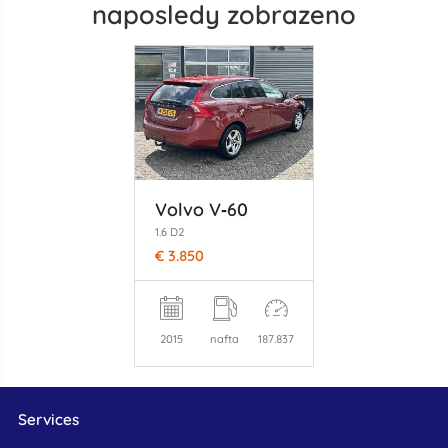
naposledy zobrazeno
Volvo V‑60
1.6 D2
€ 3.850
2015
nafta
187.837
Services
*-*-*
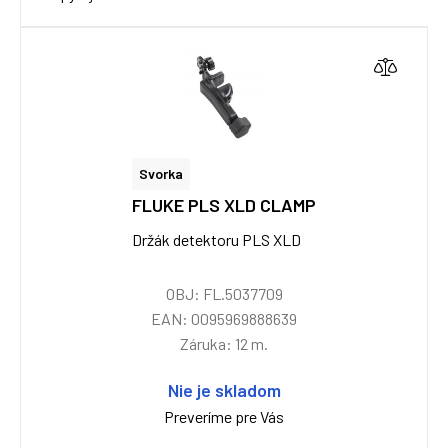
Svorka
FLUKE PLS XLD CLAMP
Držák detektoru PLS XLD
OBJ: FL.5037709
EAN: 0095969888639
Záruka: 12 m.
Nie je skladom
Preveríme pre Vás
*-*-*
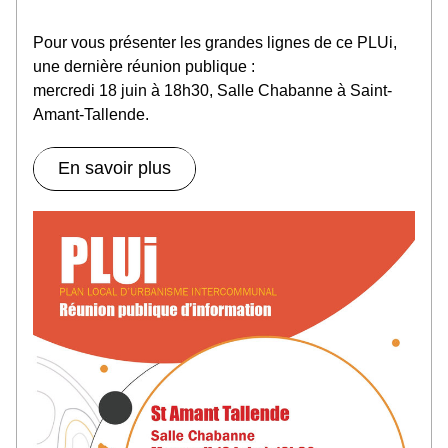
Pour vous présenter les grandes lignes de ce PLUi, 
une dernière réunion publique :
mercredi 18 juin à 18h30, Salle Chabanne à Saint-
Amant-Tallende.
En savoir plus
*-*-*
Both end lines included, restate word for word the lines above from the line with "une dernière réunion" to the line with "En savoir plus", and nothing else.

[Answer area]
une dernière réunion publique :
mercredi 18 juin à 18h30, Salle Chabanne à Saint-
Amant-Tallende.
En savoir plus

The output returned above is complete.